The Arts: (disclaimer: I don’t “get” most art or poetry, but I know what I like)

  • (cover art) All Seated on the Ground– Michael Carrol
    Another cover specific to a story, yeah! I have to give Michael Carrol a lot of credit because the aliens on the cover are glaring out at us. When I saw the cover I wondered what they wanted. Which, given the story the cover is for is a perfect fit. {a7}
  • (poetry) Classics of Fantasy: “A Christmas Carol”– Jack O’Brien
    This one I liked. It is an alternate history poem. What if Scrooge were an author who was frugal with words instead of money? I am confident that E. Scrooge would be a “literati” and not a mere entertainer. {p6}
  • (poetry) Future Toast– Bruce Boston
    I liked this one as well. I had a good feeling after I read this poem. After all, no matter how different we are from one another, we are all intelligent, rational, beings at heart. And hopefully our hearts will prevail. {p5}
  • (poetry) The Void Where Our Hearts Used to Be – Robert Frazier
    I had a little difficultly with the flow of this poem, but I managed. For some reason this poem unsettled me. Perhaps it is a longing for the safe past where things remain as we remember them. If this was Mr. Frazier’s intent, then he really nailed it. {p5}


  • (editorial) Revisiting Apollo 8 by Sheila Williams
    Sheila discusses the impact of alternate history stories that use, as characters or topic, people that are still alive. Is it disrespectful? Will it give people the wrong idea about the people? Will readers get history confused? I think all of the previous questions can be answered “yes”; they can also be answered “no”. It really depends on the story. The same is true if the real people depicted in an alternate history story happen to be dead. I think the story about Apollo 8 that prompted this editorial was handled well. I am a big fan of alternate history stories, but I have to admit that close to “now” stories make me wonder if enough time has passed for the weight of history to settle into a general agreement about a particular person or event. As an example, an alternate history in which Al Gore wins Florida in the 2000 USA Presidential election could today still be misconstrued as political propaganda and not just merely a comment on the real results’ impact on our nation. I had a lot of fun pondering this issue.

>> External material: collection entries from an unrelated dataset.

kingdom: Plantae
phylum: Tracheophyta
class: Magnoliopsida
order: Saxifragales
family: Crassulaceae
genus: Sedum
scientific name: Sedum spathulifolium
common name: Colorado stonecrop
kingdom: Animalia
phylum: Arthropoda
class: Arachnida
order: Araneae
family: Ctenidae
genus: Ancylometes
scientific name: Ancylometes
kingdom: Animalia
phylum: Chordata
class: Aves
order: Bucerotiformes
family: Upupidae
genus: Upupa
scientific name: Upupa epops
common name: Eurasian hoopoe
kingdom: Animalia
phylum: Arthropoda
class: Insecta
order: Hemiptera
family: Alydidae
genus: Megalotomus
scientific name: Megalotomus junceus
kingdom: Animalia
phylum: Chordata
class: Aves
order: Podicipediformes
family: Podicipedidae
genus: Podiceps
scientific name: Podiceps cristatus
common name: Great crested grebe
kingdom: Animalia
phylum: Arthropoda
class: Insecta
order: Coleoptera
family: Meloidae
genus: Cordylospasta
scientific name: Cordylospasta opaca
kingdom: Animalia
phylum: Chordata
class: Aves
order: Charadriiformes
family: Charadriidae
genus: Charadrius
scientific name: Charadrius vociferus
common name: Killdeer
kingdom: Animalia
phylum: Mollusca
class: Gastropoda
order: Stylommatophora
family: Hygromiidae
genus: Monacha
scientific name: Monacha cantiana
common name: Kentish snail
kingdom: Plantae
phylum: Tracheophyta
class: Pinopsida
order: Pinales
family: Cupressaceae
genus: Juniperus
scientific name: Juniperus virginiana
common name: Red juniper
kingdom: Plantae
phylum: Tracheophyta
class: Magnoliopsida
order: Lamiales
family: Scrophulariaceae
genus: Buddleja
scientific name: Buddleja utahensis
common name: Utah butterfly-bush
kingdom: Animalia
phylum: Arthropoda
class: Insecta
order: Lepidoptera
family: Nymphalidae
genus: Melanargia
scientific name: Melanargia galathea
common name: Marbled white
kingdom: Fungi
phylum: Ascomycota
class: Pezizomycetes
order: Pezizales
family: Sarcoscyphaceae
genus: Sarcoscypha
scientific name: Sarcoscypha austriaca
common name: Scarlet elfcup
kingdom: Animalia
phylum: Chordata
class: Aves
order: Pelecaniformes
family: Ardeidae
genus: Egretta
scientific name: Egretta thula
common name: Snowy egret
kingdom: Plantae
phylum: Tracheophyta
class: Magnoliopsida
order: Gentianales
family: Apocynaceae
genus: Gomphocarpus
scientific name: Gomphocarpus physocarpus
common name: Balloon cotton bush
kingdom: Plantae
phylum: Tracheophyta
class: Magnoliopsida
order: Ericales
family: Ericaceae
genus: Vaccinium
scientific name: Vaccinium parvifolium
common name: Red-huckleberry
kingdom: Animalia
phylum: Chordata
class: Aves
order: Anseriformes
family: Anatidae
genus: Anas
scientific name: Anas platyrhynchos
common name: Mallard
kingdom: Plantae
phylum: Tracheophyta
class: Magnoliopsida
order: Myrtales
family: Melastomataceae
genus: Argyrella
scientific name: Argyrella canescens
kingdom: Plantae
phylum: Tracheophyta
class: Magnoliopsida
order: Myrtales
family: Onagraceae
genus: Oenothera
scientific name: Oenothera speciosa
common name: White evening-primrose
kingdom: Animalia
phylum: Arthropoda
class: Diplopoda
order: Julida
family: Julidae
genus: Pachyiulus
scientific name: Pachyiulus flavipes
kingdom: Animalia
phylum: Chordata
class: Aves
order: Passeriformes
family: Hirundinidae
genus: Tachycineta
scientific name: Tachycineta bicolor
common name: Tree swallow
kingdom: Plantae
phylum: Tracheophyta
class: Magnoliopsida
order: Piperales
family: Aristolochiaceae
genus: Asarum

  • (column) Reflections: Rereading Heinlein by Robert Silverberg
    Mr. Silverberg gives another slice of his introduction to the works of an historically prominent science fiction author. His words about Robert A. Heinlein are somewhat parallel to my own experience. Heinlein had a depth to his work that could draw in the juvenile reader and the hardened adult. As a young teenager I read “The Rolling Stones” followed by a “Stranger in a Strange Land”. The gap between the themes, the tone and story telling of these two books is vast. I liked them both, and have been a Heinlein fan ever since. Silverberg reminds me that there is much of Heinlein’s work that I have yet to read. I will be correcting this in the near future. I hope that this homage to fellow authors is something that Silverberg plans on continuing in his column.